═══ DATA SECTION ═══

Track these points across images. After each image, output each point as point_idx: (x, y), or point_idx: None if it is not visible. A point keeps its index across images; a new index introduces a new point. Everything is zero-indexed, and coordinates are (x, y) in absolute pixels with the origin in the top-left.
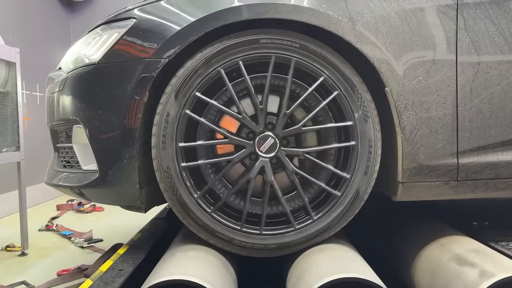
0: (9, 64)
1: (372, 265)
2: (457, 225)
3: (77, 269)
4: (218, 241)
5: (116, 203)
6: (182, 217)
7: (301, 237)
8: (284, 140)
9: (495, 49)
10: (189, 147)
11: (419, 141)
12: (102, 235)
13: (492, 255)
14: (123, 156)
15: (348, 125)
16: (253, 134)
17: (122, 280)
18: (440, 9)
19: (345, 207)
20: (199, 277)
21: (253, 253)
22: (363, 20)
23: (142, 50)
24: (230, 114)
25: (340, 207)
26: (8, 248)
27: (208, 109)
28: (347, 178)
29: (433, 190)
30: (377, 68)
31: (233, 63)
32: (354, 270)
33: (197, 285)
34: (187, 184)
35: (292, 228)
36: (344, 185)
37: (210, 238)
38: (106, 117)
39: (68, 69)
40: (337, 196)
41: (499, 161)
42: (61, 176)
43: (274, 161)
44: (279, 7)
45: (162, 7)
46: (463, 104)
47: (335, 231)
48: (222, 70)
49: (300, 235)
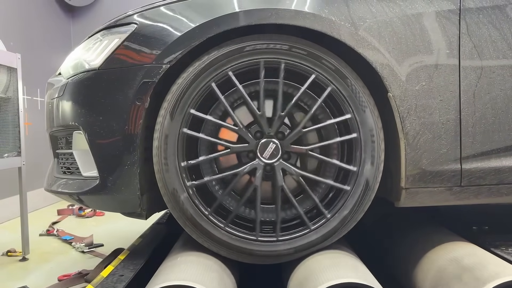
0: (11, 70)
1: (371, 270)
2: (457, 230)
3: (78, 274)
4: (239, 256)
5: (117, 210)
6: (197, 236)
7: (318, 237)
8: (286, 143)
9: (498, 54)
10: (192, 165)
11: (422, 146)
12: (103, 240)
13: (491, 259)
14: (124, 162)
15: (347, 118)
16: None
17: (123, 285)
18: (442, 14)
19: (357, 200)
20: (200, 282)
21: (272, 260)
22: (365, 25)
23: (143, 56)
24: (226, 127)
25: (352, 200)
26: (9, 253)
27: (205, 123)
28: (355, 171)
29: (436, 196)
30: (380, 73)
31: (223, 74)
32: (355, 275)
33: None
34: (195, 202)
35: (307, 230)
36: (352, 178)
37: (231, 254)
38: (107, 123)
39: (68, 75)
40: (347, 191)
41: (502, 166)
42: (60, 183)
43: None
44: (281, 13)
45: (162, 12)
46: (466, 109)
47: (351, 226)
48: (213, 83)
49: (316, 235)
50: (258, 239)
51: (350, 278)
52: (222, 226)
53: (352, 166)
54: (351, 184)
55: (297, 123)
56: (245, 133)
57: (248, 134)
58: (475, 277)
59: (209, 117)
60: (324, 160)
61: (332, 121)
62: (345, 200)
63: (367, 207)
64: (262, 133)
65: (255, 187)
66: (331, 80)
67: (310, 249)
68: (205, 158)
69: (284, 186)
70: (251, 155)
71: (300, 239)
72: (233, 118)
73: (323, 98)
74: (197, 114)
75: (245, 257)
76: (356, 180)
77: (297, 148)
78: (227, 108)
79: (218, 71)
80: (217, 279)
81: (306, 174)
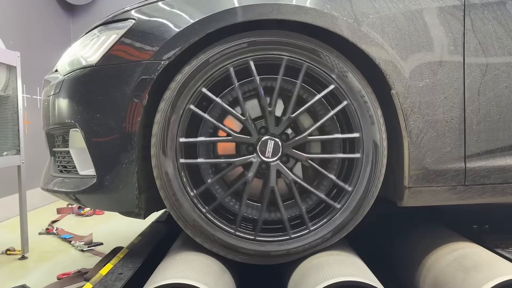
0: (10, 68)
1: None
2: (457, 228)
3: (77, 273)
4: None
5: (114, 209)
6: (209, 246)
7: (330, 230)
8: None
9: (503, 51)
10: (189, 142)
11: (426, 145)
12: (102, 238)
13: (492, 258)
14: (122, 161)
15: (355, 137)
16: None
17: (122, 283)
18: (447, 10)
19: (370, 177)
20: (199, 280)
21: (278, 260)
22: (368, 20)
23: (141, 52)
24: (233, 114)
25: (365, 177)
26: (8, 252)
27: (213, 106)
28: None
29: (440, 195)
30: (383, 70)
31: (243, 62)
32: (356, 273)
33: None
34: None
35: (287, 237)
36: (344, 198)
37: (236, 256)
38: (104, 121)
39: (65, 72)
40: (336, 208)
41: (507, 165)
42: (57, 181)
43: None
44: (282, 8)
45: (161, 8)
46: (470, 107)
47: (328, 244)
48: (204, 89)
49: (328, 229)
50: (236, 234)
51: (353, 276)
52: (233, 231)
53: (348, 185)
54: (341, 203)
55: (303, 128)
56: (250, 125)
57: (253, 126)
58: (476, 276)
59: (218, 100)
60: (321, 173)
61: (340, 136)
62: (333, 216)
63: (380, 184)
64: (267, 130)
65: (245, 181)
66: (347, 94)
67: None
68: (204, 140)
69: (275, 188)
70: (251, 148)
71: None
72: (242, 107)
73: (336, 110)
74: (208, 93)
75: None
76: (348, 200)
77: (297, 153)
78: (239, 95)
79: (236, 58)
80: (216, 277)
81: (299, 181)
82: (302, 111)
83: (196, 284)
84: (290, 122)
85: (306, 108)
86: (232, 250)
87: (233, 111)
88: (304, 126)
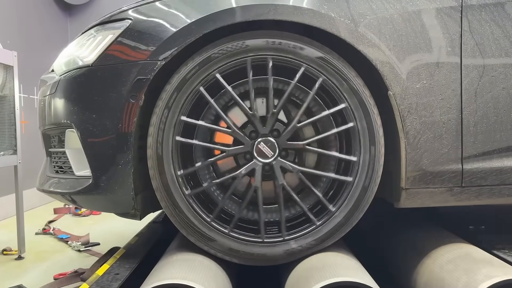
0: (7, 68)
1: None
2: (453, 229)
3: (74, 273)
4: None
5: (110, 210)
6: (216, 252)
7: (326, 232)
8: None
9: (501, 52)
10: (188, 172)
11: (423, 146)
12: (99, 238)
13: (487, 259)
14: (118, 161)
15: (342, 108)
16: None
17: (118, 284)
18: (444, 11)
19: (367, 173)
20: (196, 281)
21: (280, 260)
22: (365, 21)
23: (137, 52)
24: (220, 130)
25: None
26: (5, 252)
27: (198, 129)
28: (355, 161)
29: (437, 196)
30: (380, 71)
31: (211, 77)
32: (352, 274)
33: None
34: (197, 211)
35: (314, 226)
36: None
37: (234, 258)
38: (100, 121)
39: (61, 72)
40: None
41: (504, 166)
42: (52, 182)
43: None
44: (279, 8)
45: (158, 7)
46: (467, 108)
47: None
48: (201, 87)
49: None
50: (264, 241)
51: (349, 277)
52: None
53: (352, 156)
54: (352, 175)
55: (291, 118)
56: (239, 134)
57: (243, 135)
58: (471, 277)
59: (200, 123)
60: (323, 153)
61: (327, 112)
62: (331, 216)
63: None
64: (257, 132)
65: (255, 188)
66: (321, 72)
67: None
68: (201, 165)
69: (285, 184)
70: (248, 156)
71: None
72: (226, 121)
73: (315, 90)
74: (188, 120)
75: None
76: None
77: (293, 144)
78: (218, 110)
79: (205, 74)
80: (213, 278)
81: (305, 170)
82: (283, 103)
83: (192, 285)
84: (275, 117)
85: (286, 98)
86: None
87: (219, 128)
88: (291, 116)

═══

- [WHAT THIS TASK INVOLVES]: Restate the listing word for word and drop the pictures.

- [SOLUTION BELOW]:
Track these points across images. After each image, output each point as point_idx: (x, y), or point_idx: None if it is not visible. A point keeps its index across images; a new index introduces a new point. Everything is zero-indexed, and coordinates are (x, y) in absolute pixels with the origin in the top-left.
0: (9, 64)
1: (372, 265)
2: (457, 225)
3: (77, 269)
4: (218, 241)
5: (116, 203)
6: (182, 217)
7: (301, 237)
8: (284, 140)
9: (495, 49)
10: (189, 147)
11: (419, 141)
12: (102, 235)
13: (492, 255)
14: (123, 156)
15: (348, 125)
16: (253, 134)
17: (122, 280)
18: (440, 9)
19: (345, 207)
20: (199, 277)
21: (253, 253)
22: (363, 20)
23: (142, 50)
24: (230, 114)
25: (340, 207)
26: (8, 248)
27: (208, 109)
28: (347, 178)
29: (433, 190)
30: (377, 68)
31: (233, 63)
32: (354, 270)
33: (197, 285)
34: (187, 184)
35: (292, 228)
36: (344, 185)
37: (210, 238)
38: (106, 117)
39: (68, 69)
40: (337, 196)
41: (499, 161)
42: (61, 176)
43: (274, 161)
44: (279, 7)
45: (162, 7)
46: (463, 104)
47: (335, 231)
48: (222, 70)
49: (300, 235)
0: (11, 70)
1: (371, 270)
2: (457, 230)
3: (78, 274)
4: (239, 256)
5: (117, 210)
6: (197, 236)
7: (318, 237)
8: (286, 143)
9: (498, 54)
10: (192, 165)
11: (422, 146)
12: (103, 240)
13: (491, 259)
14: (124, 162)
15: (347, 118)
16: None
17: (123, 285)
18: (442, 14)
19: (357, 200)
20: (200, 282)
21: (272, 260)
22: (365, 25)
23: (143, 56)
24: (226, 127)
25: (352, 200)
26: (9, 253)
27: (205, 123)
28: (355, 171)
29: (436, 196)
30: (380, 73)
31: (223, 74)
32: (355, 275)
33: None
34: (195, 202)
35: (307, 230)
36: (352, 178)
37: (231, 254)
38: (107, 123)
39: (68, 75)
40: (347, 191)
41: (502, 166)
42: (60, 183)
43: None
44: (281, 13)
45: (162, 12)
46: (466, 109)
47: (351, 226)
48: (213, 83)
49: (316, 235)
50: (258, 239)
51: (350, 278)
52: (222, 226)
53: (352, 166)
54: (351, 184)
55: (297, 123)
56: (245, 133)
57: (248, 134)
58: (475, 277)
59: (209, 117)
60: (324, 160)
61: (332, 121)
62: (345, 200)
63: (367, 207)
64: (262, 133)
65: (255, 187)
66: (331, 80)
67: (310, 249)
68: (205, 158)
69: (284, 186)
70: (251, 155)
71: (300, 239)
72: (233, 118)
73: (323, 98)
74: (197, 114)
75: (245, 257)
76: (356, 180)
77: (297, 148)
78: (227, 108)
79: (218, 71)
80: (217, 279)
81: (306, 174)
0: (10, 68)
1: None
2: (457, 228)
3: (77, 273)
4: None
5: (114, 209)
6: (209, 246)
7: (330, 230)
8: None
9: (503, 51)
10: (189, 142)
11: (426, 145)
12: (102, 238)
13: (492, 258)
14: (122, 161)
15: (355, 137)
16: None
17: (122, 283)
18: (447, 10)
19: (370, 177)
20: (199, 280)
21: (278, 260)
22: (368, 20)
23: (141, 52)
24: (233, 114)
25: (365, 177)
26: (8, 252)
27: (213, 106)
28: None
29: (440, 195)
30: (383, 70)
31: (243, 62)
32: (356, 273)
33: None
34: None
35: (287, 237)
36: (344, 198)
37: (236, 256)
38: (104, 121)
39: (65, 72)
40: (336, 208)
41: (507, 165)
42: (57, 181)
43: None
44: (282, 8)
45: (161, 8)
46: (470, 107)
47: (328, 244)
48: (204, 89)
49: (328, 229)
50: (236, 234)
51: (353, 276)
52: (233, 231)
53: (348, 185)
54: (341, 203)
55: (303, 128)
56: (250, 125)
57: (253, 126)
58: (476, 276)
59: (218, 100)
60: (321, 173)
61: (340, 136)
62: (333, 216)
63: (380, 184)
64: (267, 130)
65: (245, 181)
66: (347, 94)
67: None
68: (204, 140)
69: (275, 188)
70: (251, 148)
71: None
72: (242, 107)
73: (336, 110)
74: (208, 93)
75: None
76: (348, 200)
77: (297, 153)
78: (239, 95)
79: (236, 58)
80: (216, 277)
81: (299, 181)
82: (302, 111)
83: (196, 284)
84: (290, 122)
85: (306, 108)
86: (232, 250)
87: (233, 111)
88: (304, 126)
0: (7, 68)
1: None
2: (453, 229)
3: (74, 273)
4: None
5: (110, 210)
6: (216, 252)
7: (326, 232)
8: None
9: (501, 52)
10: (188, 172)
11: (423, 146)
12: (99, 238)
13: (487, 259)
14: (118, 161)
15: (342, 108)
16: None
17: (118, 284)
18: (444, 11)
19: (367, 173)
20: (196, 281)
21: (280, 260)
22: (365, 21)
23: (137, 52)
24: (220, 130)
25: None
26: (5, 252)
27: (198, 129)
28: (355, 161)
29: (437, 196)
30: (380, 71)
31: (211, 77)
32: (352, 274)
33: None
34: (197, 211)
35: (314, 226)
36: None
37: (234, 258)
38: (100, 121)
39: (61, 72)
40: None
41: (504, 166)
42: (52, 182)
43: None
44: (279, 8)
45: (158, 7)
46: (467, 108)
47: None
48: (201, 87)
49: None
50: (264, 241)
51: (349, 277)
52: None
53: (352, 156)
54: (352, 175)
55: (291, 118)
56: (239, 134)
57: (243, 135)
58: (471, 277)
59: (200, 123)
60: (323, 153)
61: (327, 112)
62: (331, 216)
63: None
64: (257, 132)
65: (255, 188)
66: (321, 72)
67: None
68: (201, 165)
69: (285, 184)
70: (248, 156)
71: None
72: (226, 121)
73: (315, 90)
74: (188, 120)
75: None
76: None
77: (293, 144)
78: (218, 110)
79: (205, 74)
80: (213, 278)
81: (305, 170)
82: (283, 103)
83: (192, 285)
84: (275, 117)
85: (286, 98)
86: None
87: (219, 128)
88: (291, 116)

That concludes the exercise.